The following proposals for reform have been proposed.
Medical Device Compensation
The Drugs Technical Advisory Board (“DTAB”) – India’s apex technical advisory board for drugs and medical devices – is in the process of amending the MDR to provide for a process to provide compensation to patients who have suffered harm from faulty medical devices. The DTAB convened a sub-committee under the chairmanship of Dr. D.B Athani to arrive at a process for determining the manner of adjudicating compensation claims and the quantum of compensation. The report of the sub-committee is yet to be released to the public. There is presently no visibility on when the report will be released.

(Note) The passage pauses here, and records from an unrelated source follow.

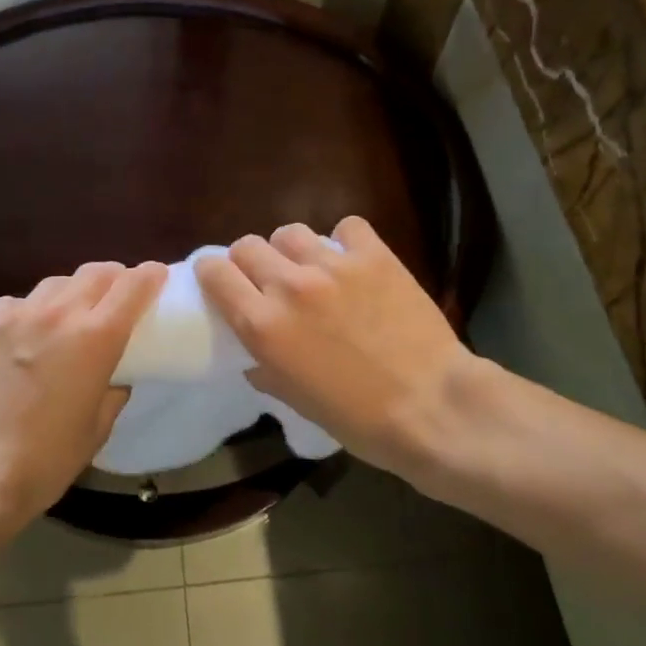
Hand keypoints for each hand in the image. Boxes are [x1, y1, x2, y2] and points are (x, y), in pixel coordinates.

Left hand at [0, 260, 166, 523]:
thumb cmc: (47, 458)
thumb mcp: (98, 428)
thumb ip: (113, 389)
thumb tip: (114, 375)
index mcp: (96, 336)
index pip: (133, 285)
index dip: (150, 276)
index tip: (156, 278)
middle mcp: (59, 312)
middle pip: (96, 272)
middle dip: (114, 278)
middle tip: (116, 296)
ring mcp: (17, 313)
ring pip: (56, 283)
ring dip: (72, 293)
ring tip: (68, 317)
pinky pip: (17, 302)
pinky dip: (30, 311)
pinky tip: (23, 336)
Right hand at [195, 217, 481, 477]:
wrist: (433, 408)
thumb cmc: (360, 419)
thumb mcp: (296, 401)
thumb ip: (266, 368)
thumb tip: (255, 356)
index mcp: (263, 325)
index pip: (215, 272)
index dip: (213, 273)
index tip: (222, 281)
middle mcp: (289, 286)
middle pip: (248, 245)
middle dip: (250, 261)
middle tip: (268, 279)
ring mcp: (333, 266)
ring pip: (290, 231)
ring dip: (292, 249)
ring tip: (310, 267)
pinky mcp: (373, 256)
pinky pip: (346, 227)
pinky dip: (344, 240)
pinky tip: (353, 259)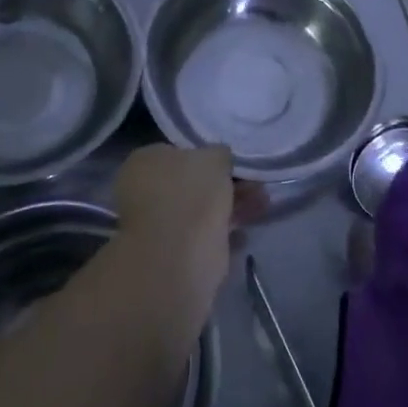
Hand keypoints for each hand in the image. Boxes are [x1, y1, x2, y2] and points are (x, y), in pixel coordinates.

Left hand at [111, 144, 264, 303]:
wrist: (180, 254)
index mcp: (145, 162)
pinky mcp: (174, 251)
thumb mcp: (214, 157)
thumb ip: (219, 154)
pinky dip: (226, 231)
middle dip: (226, 182)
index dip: (207, 155)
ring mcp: (158, 223)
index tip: (233, 162)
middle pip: (193, 182)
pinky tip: (246, 232)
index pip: (178, 152)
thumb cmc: (191, 193)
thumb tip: (219, 158)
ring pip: (202, 208)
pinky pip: (205, 234)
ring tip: (263, 203)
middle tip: (255, 183)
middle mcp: (145, 191)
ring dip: (232, 204)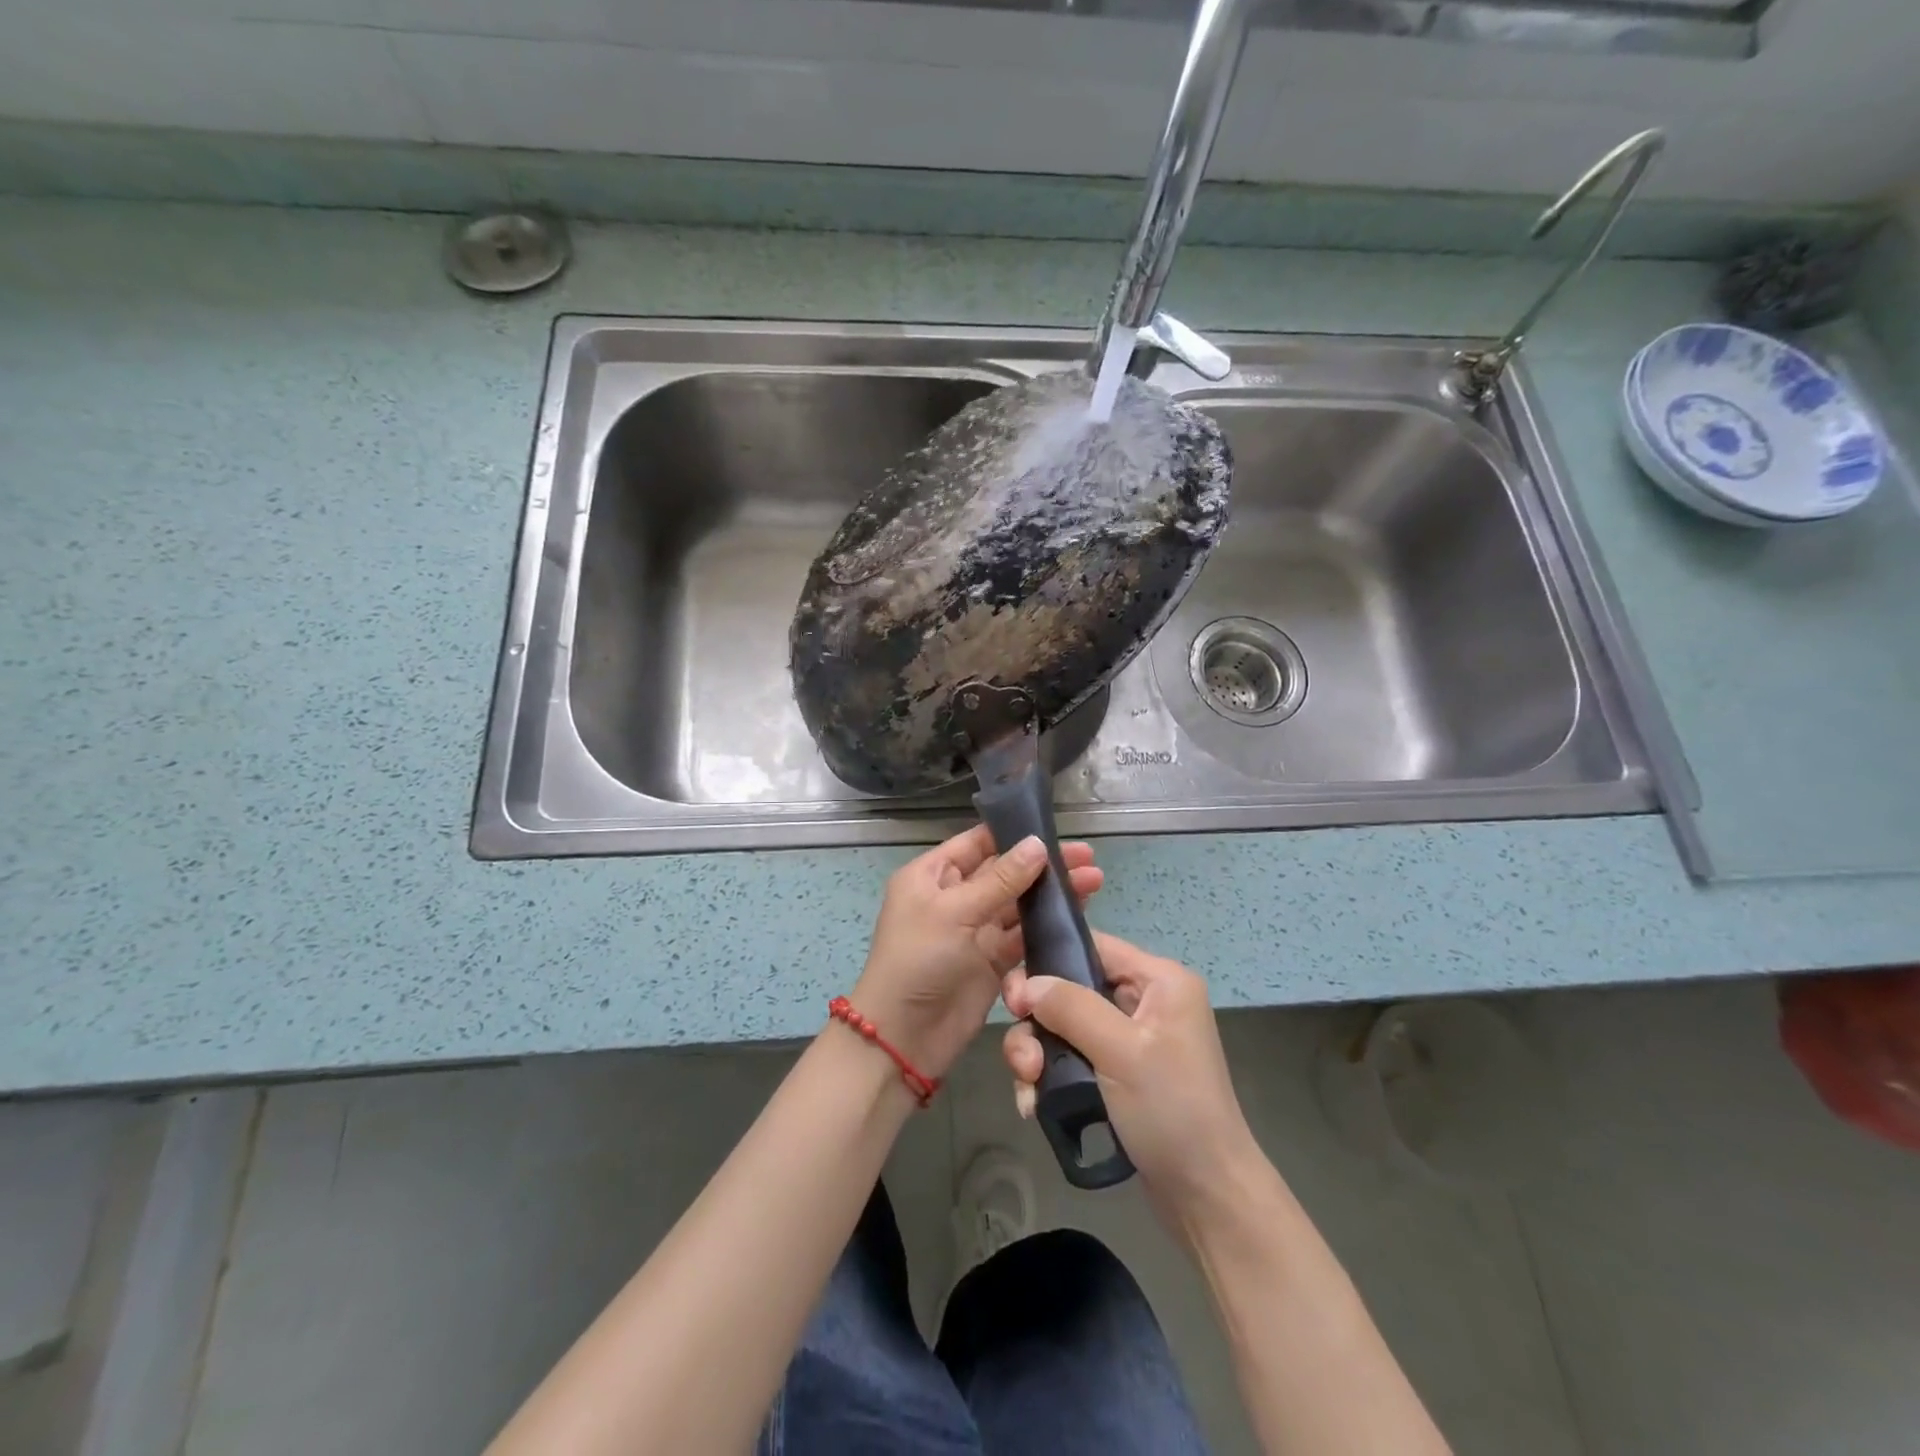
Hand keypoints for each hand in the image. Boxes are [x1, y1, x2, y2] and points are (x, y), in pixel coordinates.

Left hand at [852, 826, 1101, 1081]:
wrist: (904, 1038)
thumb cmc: (919, 961)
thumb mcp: (955, 912)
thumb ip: (1000, 880)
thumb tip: (1038, 844)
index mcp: (932, 875)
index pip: (977, 843)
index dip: (1014, 835)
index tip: (1054, 830)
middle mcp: (954, 897)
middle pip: (1004, 871)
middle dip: (1043, 865)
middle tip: (1087, 857)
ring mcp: (975, 930)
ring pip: (1019, 903)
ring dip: (1052, 894)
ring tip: (1094, 880)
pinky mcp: (993, 960)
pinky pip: (1023, 935)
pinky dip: (1048, 925)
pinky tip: (1078, 914)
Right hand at [1001, 931, 1262, 1227]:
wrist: (1207, 1198)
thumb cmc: (1172, 1111)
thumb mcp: (1121, 1051)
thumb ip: (1071, 1007)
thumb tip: (1026, 984)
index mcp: (1159, 980)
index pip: (1092, 946)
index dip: (1048, 963)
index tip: (1016, 1000)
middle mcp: (1145, 1001)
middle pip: (1070, 989)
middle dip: (1038, 1023)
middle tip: (1023, 1058)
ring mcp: (1130, 1040)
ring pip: (1064, 1027)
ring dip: (1038, 1054)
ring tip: (1029, 1088)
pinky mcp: (1117, 1074)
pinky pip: (1071, 1058)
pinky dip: (1050, 1077)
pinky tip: (1035, 1106)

Enacting a New Law for Medical Devices
In November 2019, the NITI Aayog – the Indian Government’s policy think tank – submitted a draft bill to the Indian Government proposing to create a separate regulator for medical devices. The bill, titled the Medical Devices (Safety, Effectiveness and Innovation) Bill, 2019 (“Medical Devices Bill”) aims to introduce a Unique Identification Number on all medical devices, increase penalties for non-compliance as well as tighten the regulation applicable to clinical investigations. As of March 2020, the CDSCO and NITI Aayog have reportedly arrived at a consensus on the approach for regulating medical devices in the future. The CDSCO and the NITI Aayog have agreed that medical devices should be regulated under a separate wing of the CDSCO with a technical expert heading the division. Further, medical devices would be regulated under a separate legislation altogether and not as a subset of drugs as is currently the case. The Medical Devices Bill is currently being considered by the Health Ministry before being introduced in Parliament.